Eventually, Gipetto no longer appeared in our neighborhood. I don't know whatever happened to him or his business. Was it a lack of customers with so many moms now working? Did the electric can opener do him in with it's built-in knife sharpener? Did he simply retire with no one interested in taking over his trade? I'd love to know. It was sort of like Puff The Magic Dragon. Another childhood memory that vanished in the mist. Ding Dong--- Ding, Ding-Dong---Ding...

Tuesday, March 16, 2010

DECA And Another Dose Of Humble Pie

In the early 70's, Vocational Education was just coming into it's own in Ohio. The premise being to prepare students for a job, especially if they weren't necessarily geared towards going to college. I thought that would suit me just fine. I had no desire in high school to further my education.

I enrolled in Distributive Education and began classes my junior year. Distributive Education, better known as DE to those involved, had a tag line of "Developing future leaders for Marketing and Retail". We learned about a lot of facets of business and it was fairly easy if you paid attention. Another part of the program was obtaining a part-time job in the field of retail or marketing and your teacher would follow-up with your employer on your development.

I worked in a grocery store and my boss never saw my teacher. Too bad, I had a very young guy for a boss and I had him all primed for the visit from my teacher. He was going to tell my teacher what an excellent employee I was and what a fine example of today's youths I was. Yeah right, he wasn't going to tell him we split a six-pack in the parking lot some nights when we clocked out. I did learn quite a bit about running a grocery store, stocking shelves, ordering merchandise, preparing produce, and sweeping the floors. I pushed a pretty mean Dry Mop. We had contests to see who could do it the best and the fastest. It helped stem the boredom.

My class of about fifteen students was mostly a collection of misfits from the junior class. Better known as non-conformists, they could bring a weak teacher to the point of tears. The year before, the Senior DE Class caused the instructor to have a nervous breakdown and he quit half way through the school year. That's when Mr. Frank entered the picture. A burly, no-nonsense kind of guy, he quickly turned the program around and got students involved in all aspects of Distributive Education and got them to participate in DECA. DECA was the Club Portion of DE and had competitions on the local, regional, and state level.

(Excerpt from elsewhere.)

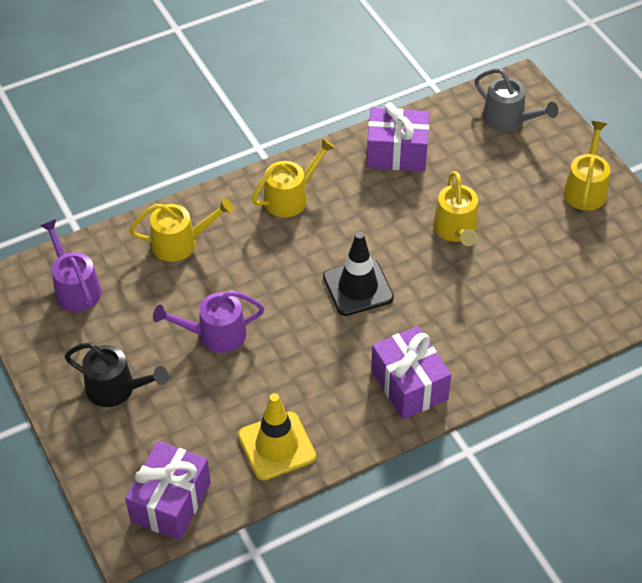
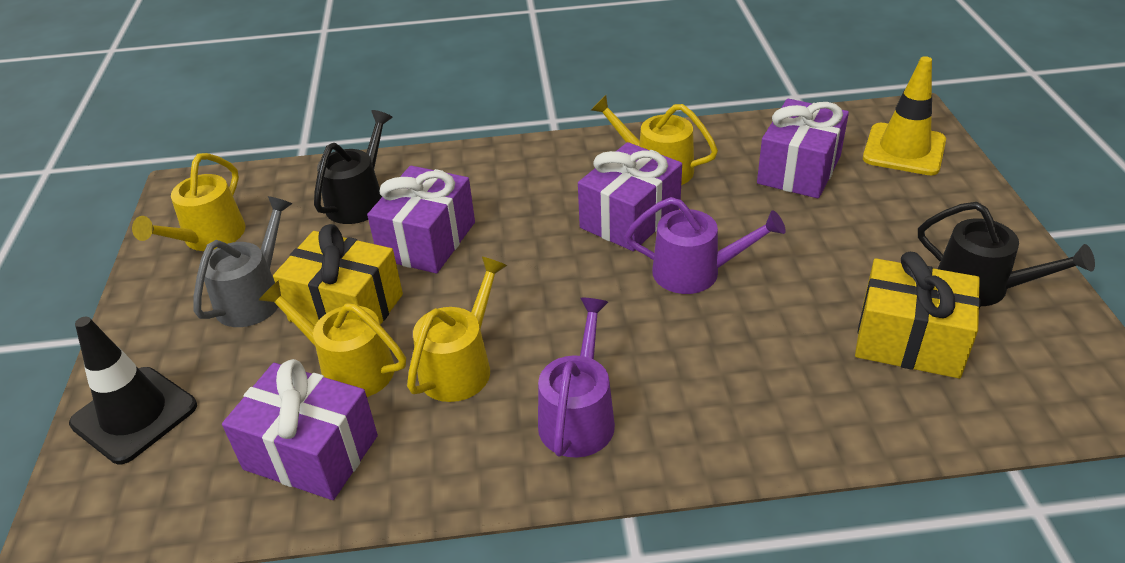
black watering can: 1 -> 2
purple gift: 3 -> 4
yellow gift: 0 -> 2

Every student was required to select a contest to participate in. My choice was Job Interview, where a mock job interview was conducted with an area Personnel Director and you were judged on appearance,inter-personal skills, knowledge of the job, and aptitude. Apparently, I knew how to dazzle them and I made it to the state competition in Columbus. a couple of my classmates also advanced and had quite the weekend at a Sheraton Hotel in Ohio's Capitol. I won at the state level and I must have made an impression on the Head Muckity- Mucks of the DECA Program. They convinced me to run for Student President of Ohio.

I first had to be elected President of my Region. I won that one hands down, mainly because my competition of three others showed little enthusiasm. I gave a "Fire And Brimstone" kind of speech. One that Jimmy Swaggert would have been proud of.

Part of the responsibility of the job was to visit all the other Deca Schools in my region of Northeast Ohio at least once a month. I then had a monthly meeting with the adult DECA staff, including The State Director of Vocational Education. I complained at a meeting that my principal would not always let me out of school to visit other schools in my region. the State Director immediately placed a phone call to my principal and read him "The Riot Act". My red-faced Principal called me in his office to tell me I could leave school when ever necessary, I didn't even have to ask! Of course, I never abused the privilege, not me...all I can say is it's amazing how the golf courses are deserted on weekday afternoons.

I had to pass an interview with a panel in Columbus to run for State President. I was ill-prepared and arrogant with my answers. I didn't study about who all the Muckity-Mucks were by name and knew before I left I choked at my chance. Another dose of Humble Pie, served up hot and fresh!

My Senior year consisted of three regular classes of English, Math, and History and then I left school at 11:00 A.M. to go to my part-time job. Surprisingly, I was offered a full scholarship to Kent State if I would major in Distributive Education. At the time, I had no interest in doing that and turned it down. I had a full-time job waiting for me upon graduation, so I thought I was all set. Funny how life turns out, a year later I was enrolled at Youngstown State University, majoring in Business and EDUCATION.